What you will do –
Could you format the data from its start through the line containing "Register for My" as a Markdown table with the columns Row and Text, numbering each line and skipping blank lines?

(Extracted records)
::::
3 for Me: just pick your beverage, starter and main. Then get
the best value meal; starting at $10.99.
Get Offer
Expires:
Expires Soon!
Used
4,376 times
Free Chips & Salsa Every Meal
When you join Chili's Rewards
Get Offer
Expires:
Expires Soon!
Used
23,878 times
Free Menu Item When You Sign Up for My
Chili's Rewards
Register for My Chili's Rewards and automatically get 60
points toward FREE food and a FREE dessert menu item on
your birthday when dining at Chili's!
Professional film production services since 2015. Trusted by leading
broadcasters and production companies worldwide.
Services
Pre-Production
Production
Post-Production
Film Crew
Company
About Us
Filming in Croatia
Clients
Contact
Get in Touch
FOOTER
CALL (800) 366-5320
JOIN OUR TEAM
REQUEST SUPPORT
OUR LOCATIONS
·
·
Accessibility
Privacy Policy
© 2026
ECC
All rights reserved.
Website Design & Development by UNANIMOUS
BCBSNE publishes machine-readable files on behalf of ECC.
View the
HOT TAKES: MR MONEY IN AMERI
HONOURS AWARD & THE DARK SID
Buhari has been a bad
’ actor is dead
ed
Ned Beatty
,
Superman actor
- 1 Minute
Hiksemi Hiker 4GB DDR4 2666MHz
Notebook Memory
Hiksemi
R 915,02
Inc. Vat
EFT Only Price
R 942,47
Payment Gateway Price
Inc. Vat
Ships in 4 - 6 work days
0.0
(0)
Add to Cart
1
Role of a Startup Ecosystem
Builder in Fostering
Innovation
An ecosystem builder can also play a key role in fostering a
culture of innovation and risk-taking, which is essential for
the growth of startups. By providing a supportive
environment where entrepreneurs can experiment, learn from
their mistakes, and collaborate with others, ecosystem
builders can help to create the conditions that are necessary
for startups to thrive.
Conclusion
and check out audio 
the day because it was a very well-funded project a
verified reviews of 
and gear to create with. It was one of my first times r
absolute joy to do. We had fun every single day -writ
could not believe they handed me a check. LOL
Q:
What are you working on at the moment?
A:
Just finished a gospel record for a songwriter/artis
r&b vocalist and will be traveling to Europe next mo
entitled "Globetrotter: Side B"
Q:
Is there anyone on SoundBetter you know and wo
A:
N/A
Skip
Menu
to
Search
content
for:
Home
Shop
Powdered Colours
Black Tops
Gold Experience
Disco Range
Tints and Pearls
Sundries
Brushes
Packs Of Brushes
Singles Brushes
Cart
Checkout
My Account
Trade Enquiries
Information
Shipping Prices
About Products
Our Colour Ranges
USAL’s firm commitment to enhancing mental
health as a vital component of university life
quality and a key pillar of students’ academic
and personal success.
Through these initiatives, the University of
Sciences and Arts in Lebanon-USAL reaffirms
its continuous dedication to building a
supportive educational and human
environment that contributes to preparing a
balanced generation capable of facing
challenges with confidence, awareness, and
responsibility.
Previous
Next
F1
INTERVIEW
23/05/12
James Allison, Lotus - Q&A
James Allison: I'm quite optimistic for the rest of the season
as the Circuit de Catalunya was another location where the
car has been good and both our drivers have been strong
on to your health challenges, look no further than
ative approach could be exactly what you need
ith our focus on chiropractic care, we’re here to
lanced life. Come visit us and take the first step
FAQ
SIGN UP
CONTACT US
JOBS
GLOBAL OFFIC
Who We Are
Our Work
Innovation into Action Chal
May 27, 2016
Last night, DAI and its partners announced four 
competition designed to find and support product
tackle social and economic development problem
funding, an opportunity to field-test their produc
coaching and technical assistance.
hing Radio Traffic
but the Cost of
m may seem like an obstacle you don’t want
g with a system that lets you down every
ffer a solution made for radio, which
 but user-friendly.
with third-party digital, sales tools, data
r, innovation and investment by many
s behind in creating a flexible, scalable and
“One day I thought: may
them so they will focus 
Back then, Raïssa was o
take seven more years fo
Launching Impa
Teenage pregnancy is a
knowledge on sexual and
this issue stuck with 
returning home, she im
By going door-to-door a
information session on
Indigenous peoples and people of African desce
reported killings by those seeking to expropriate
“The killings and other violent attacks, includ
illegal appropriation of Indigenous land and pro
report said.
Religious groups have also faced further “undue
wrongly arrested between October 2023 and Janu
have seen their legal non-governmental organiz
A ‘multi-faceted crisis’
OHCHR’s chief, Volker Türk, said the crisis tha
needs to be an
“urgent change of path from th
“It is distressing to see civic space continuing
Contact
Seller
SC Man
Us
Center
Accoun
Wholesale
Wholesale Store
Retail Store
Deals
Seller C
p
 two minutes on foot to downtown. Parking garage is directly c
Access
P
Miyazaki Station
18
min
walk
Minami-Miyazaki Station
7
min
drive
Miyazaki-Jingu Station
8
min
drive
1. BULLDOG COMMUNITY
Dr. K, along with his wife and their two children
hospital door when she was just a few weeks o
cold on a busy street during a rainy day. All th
::::
Output for this exercise –
| Row | Text |
|---|---|
| 1 | 3 for Me: just pick your beverage, starter and main. Then get |
| 2 | the best value meal; starting at $10.99. |
| 3 | Get Offer |
| 4 | Expires: |
| 5 | Expires Soon! |
| 6 | Used |
| 7 | 4,376 times |
| 8 | Free Chips & Salsa Every Meal |
| 9 | When you join Chili's Rewards |
| 10 | Get Offer |
| 11 | Expires: |
| 12 | Expires Soon! |
| 13 | Used |
| 14 | 23,878 times |
| 15 | Free Menu Item When You Sign Up for My |
| 16 | Chili's Rewards |
| 17 | Register for My Chili's Rewards and automatically get 60 |